Researching at Blandford Fashion Museum

As I am familiar with images of the cut of 1930s bias cut dresses, but not the actual construction, I had many questions regarding the possibilities in the making processes. I had many ideas for the solutions but not sure what was best. Although I am not trying to make a replica of a 1930s dress, I do want to have a degree of authenticity as I feel that this would suit and compliment my project on period cutting: to consider period dressmaking techniques as well.  I therefore paid a visit to Blandford Fashion Museum, where they had a few 1930s dresses in their collection for study.

I was able to look at two dresses, and at my guess they were previously worn by the same woman due to the similarity of style, size and fabric choice - which is always an interesting thing to consider. They were both evening dresses, and made of similar fabrics (in terms of the weight, fibre composition, and the woven metallic thread design). Very interestingly, between the two dresses there are elements of the cut of my dress to be found.
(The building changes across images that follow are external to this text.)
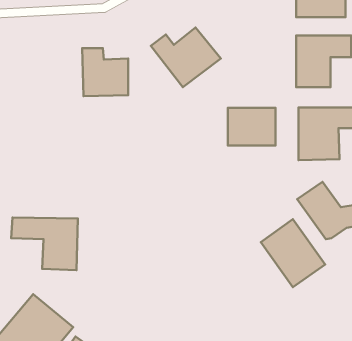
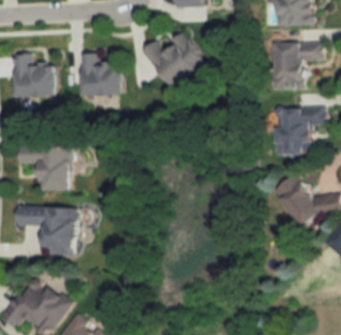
building: none -> [13,52,55,96]
building: [228,108,275,146] -> none
building: none -> [18,145,70,191]
building: [261,219,325,287] -> none

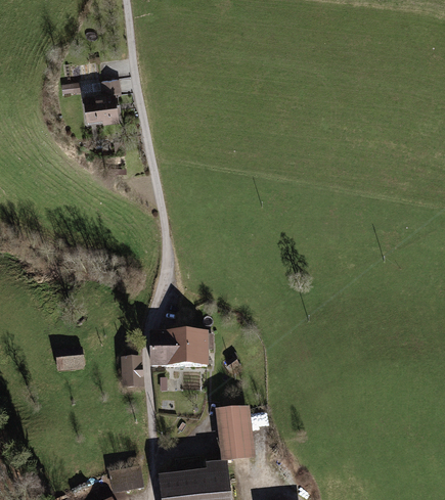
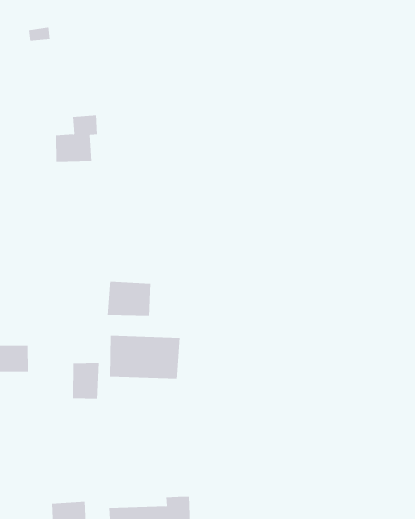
building: [87,80,123,122] -> [55,115,98,162]
building: none -> [107,281,151,316]
building: [215,408,256,461] -> none

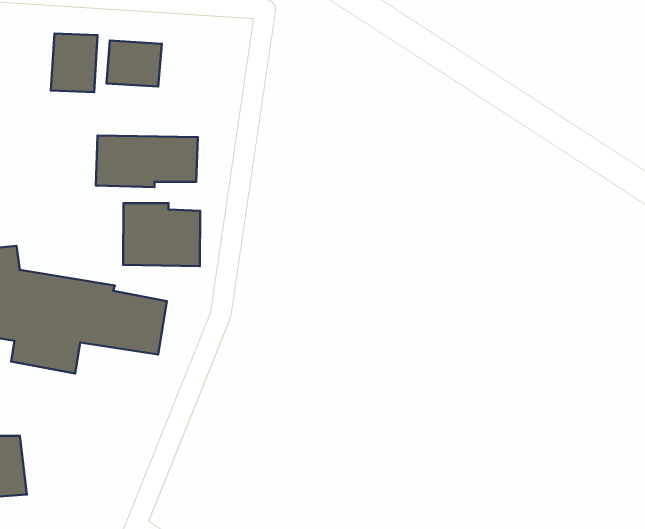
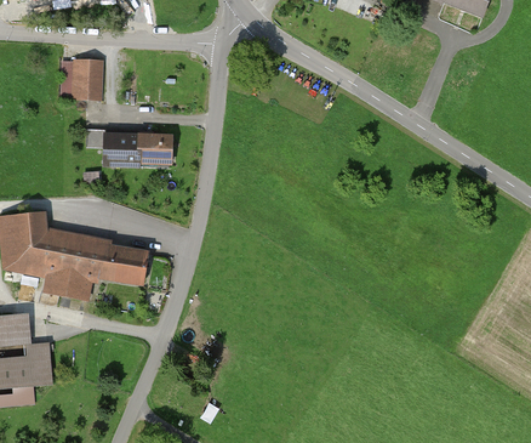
building: [106,41,162,87] -> none
building: [123,203,200,266] -> none

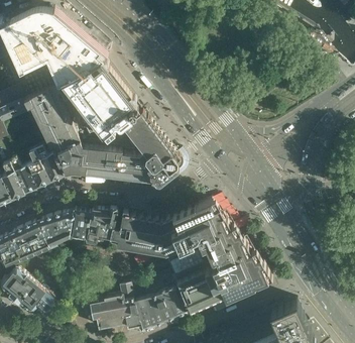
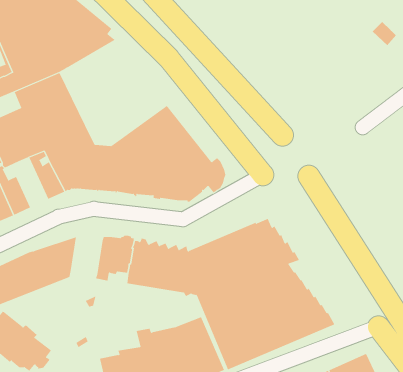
building: [60,60,142,136] -> none
building: [26,150,50,189] -> none
building: [69,211,93,240] -> none

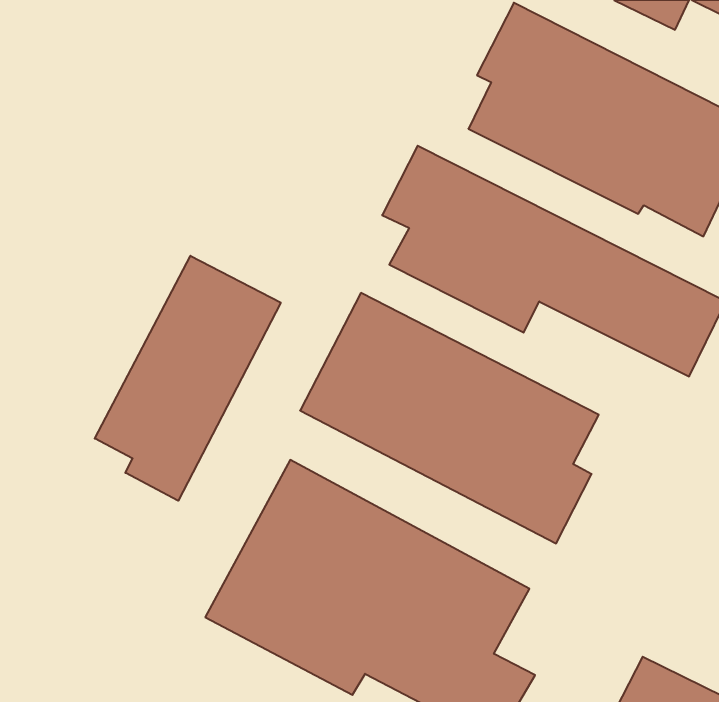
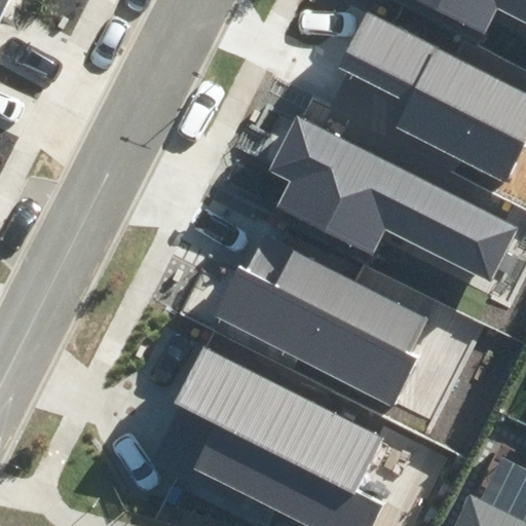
building: [95,256,281,501] -> none

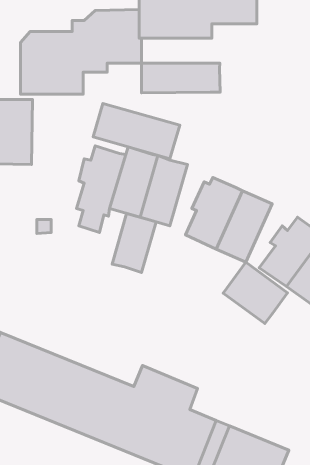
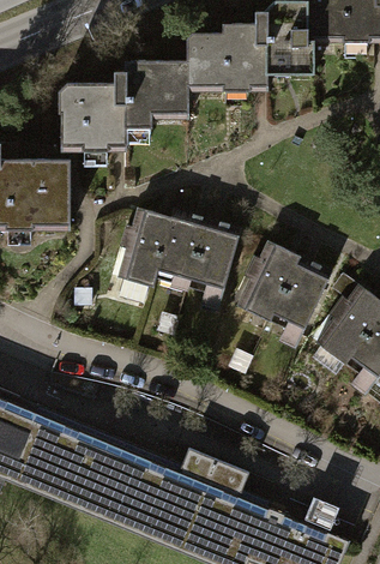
building: [141,63,220,93] -> none
building: [93,103,180,159] -> none
building: [112,214,156,272] -> none
building: [223,262,288,324] -> none

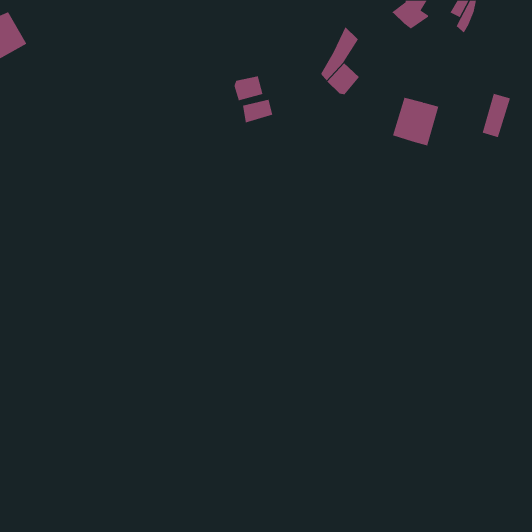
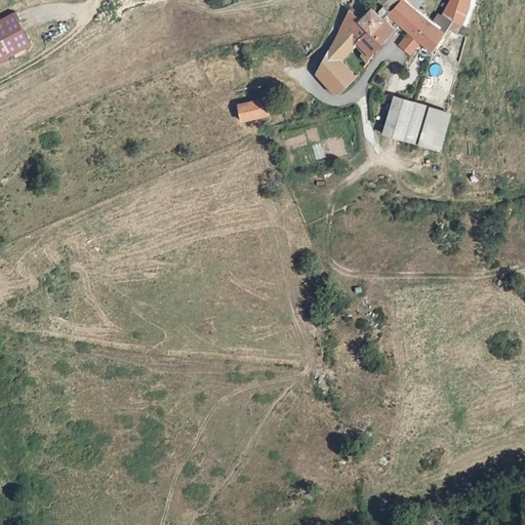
building: none -> [339,9,392,65]
building: none -> [399,16,444,54]
building: [234,76,263,101] -> none
building: [482,93,511,138] -> [420,106,449,150]

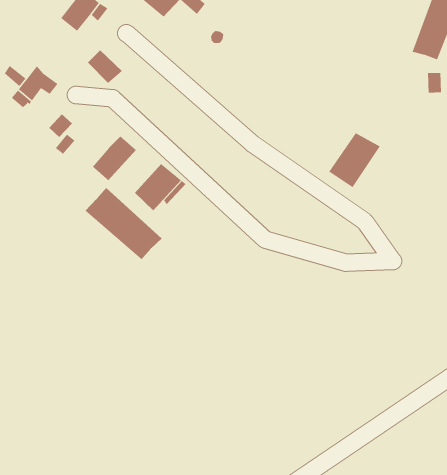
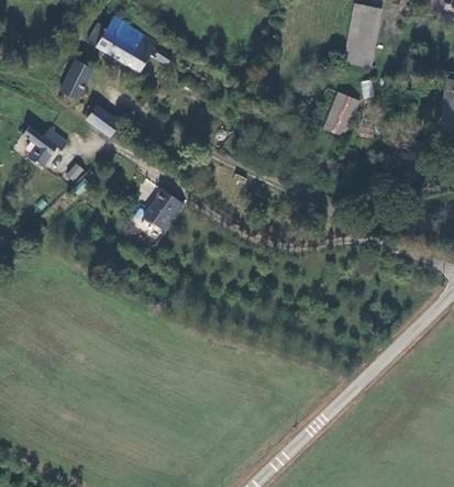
building: [328,132,381,188] -> [321,92,359,137]
building: [92,135,137,181] -> none
building: [85,187,163,260] -> none

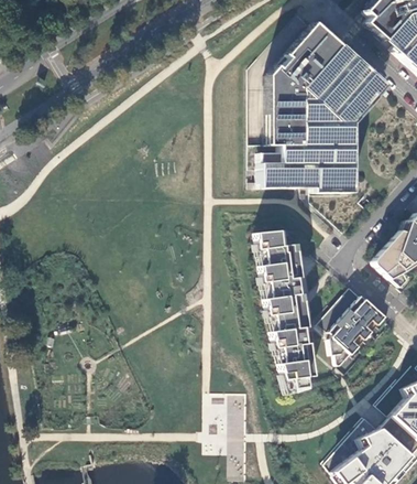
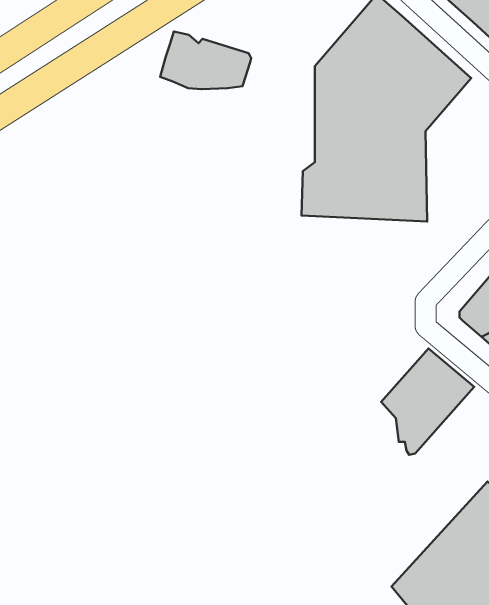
building: none -> [160,31,251,89]
building: [257,227,316,387] -> none

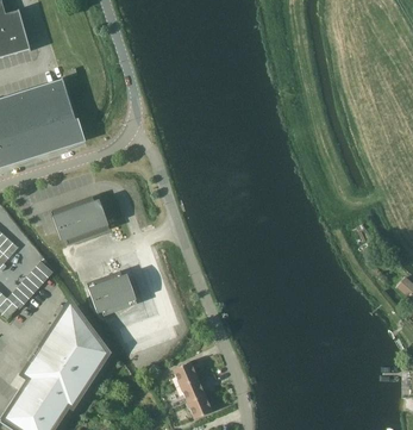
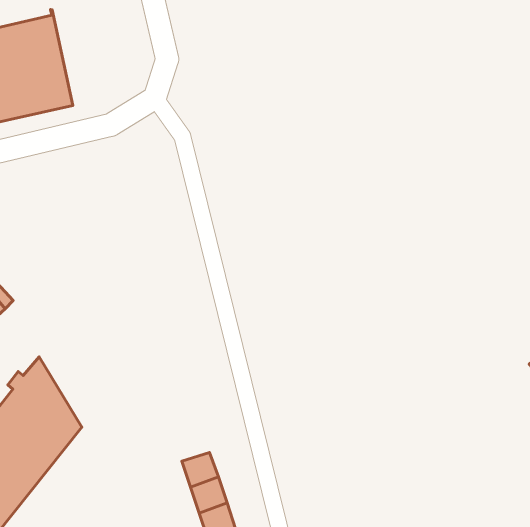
building: [50,195,108,244] -> none
building: [86,270,136,316] -> none

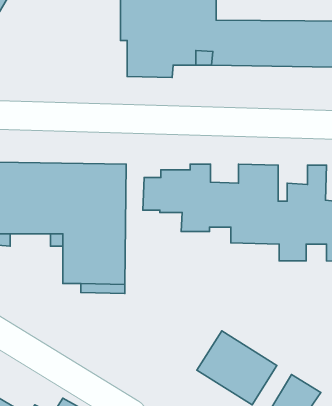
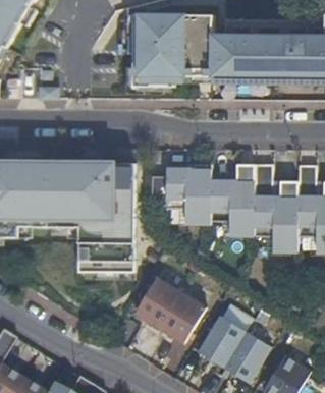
building: none -> [134,276,205,341]

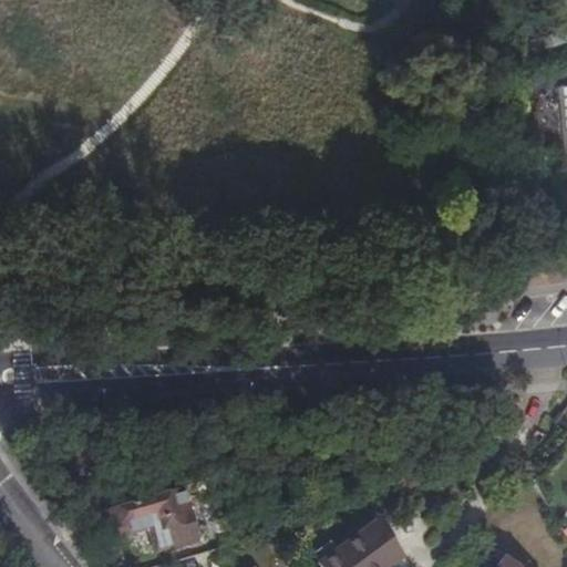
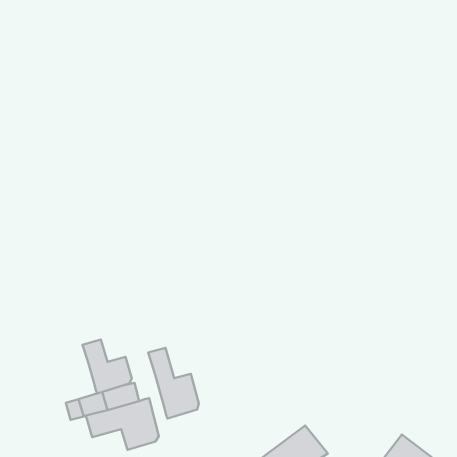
building: none -> [82,339,132,393]
building: none -> [148,348,199,418]

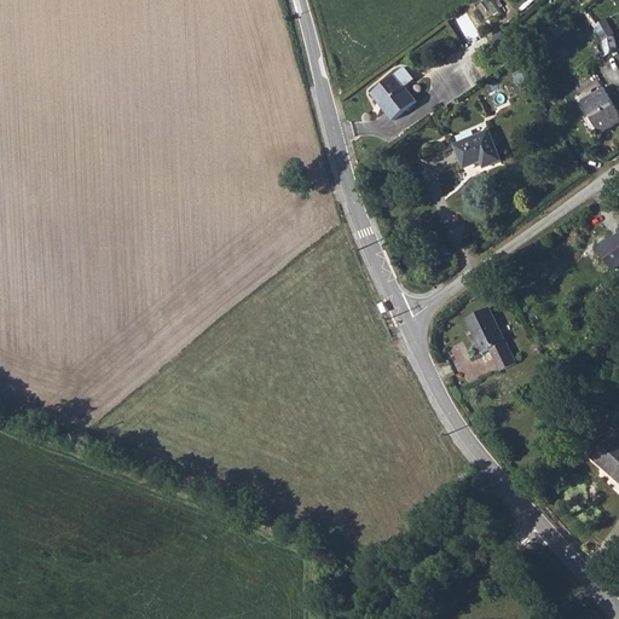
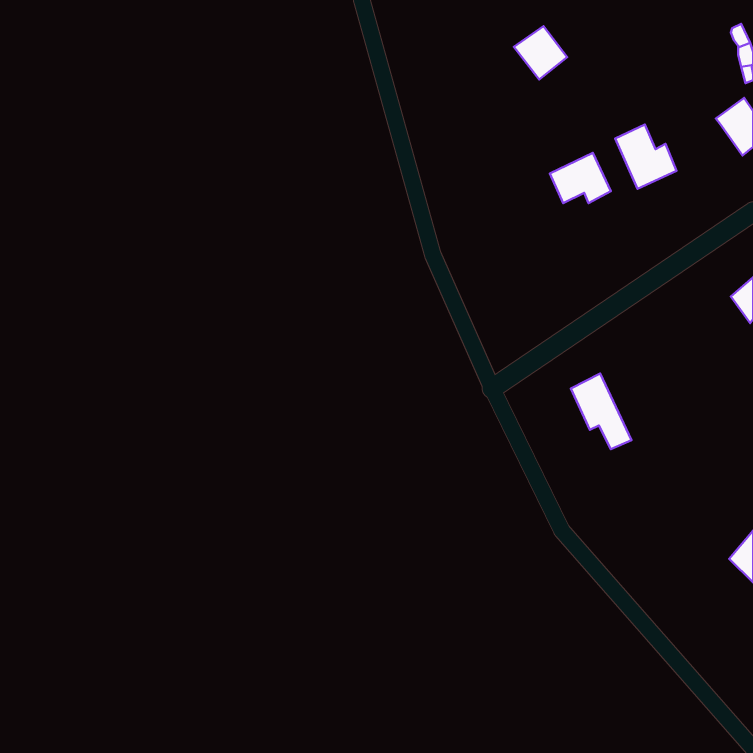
building: [370,74,413,117] -> [514,26,567,79]
building: none -> [615,124,676,189]

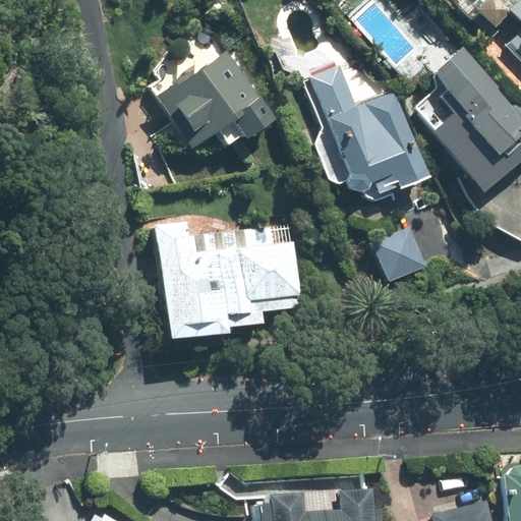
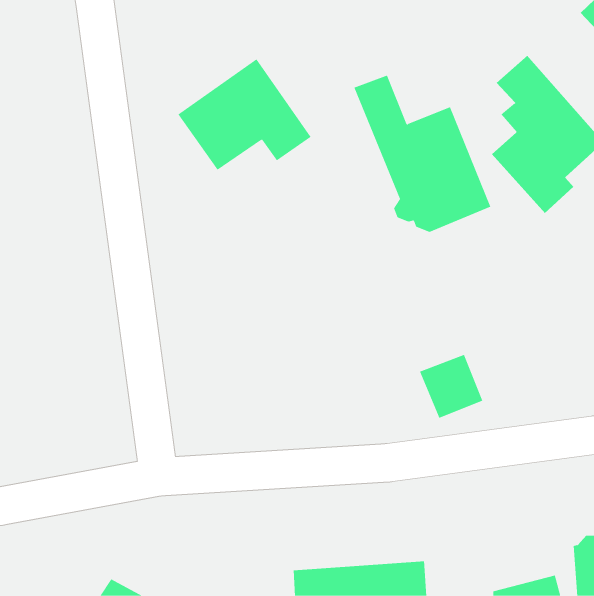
building: [153,221,302,340] -> none
building: [370,226,426,282] -> [419,354,483,418]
What I found really notable, firstly, was the seam finishing. I had expected French seams to be used but in fact both dresses had seam allowances (which were not noticeably narrow, 1/2"-1") which had been overcast by hand to prevent fraying. This would reduce the amount of bulk caused by a French seam, which would be noticeable on the right side of the dress when worn as the fabric lies so close to the body.




All raw edges at the neckline and armhole were finished by 1cm bias binding, made from the same fabric as the dress. The dresses closed either with a side placket and hooks and eyes which were very neatly inserted with the edges of the hooks covered by a piece of white tape; or with covered buttons down the centre back.

 
The hem of the blue dress was simply finished simply by being turned up, whereas the maker of the cream dress had found a beautiful and clever, but very time consuming solution to hemming a curved edge.

Some seams, especially the angular ones coming across the body, were topstitched for emphasis. Also I found it interesting that the long, lower skirt pieces sometimes had parts added in; that is to say, there were joins in the fabric where excess had been sewn in due to it being difficult to cut out the whole piece from the fabric. As the dresses were shop-bought and not home-made endeavours, this showed me that it was perfectly acceptable to have a join in the fabric.

This research has been extremely useful as it give me the ability to make a more informed choice in my making decisions.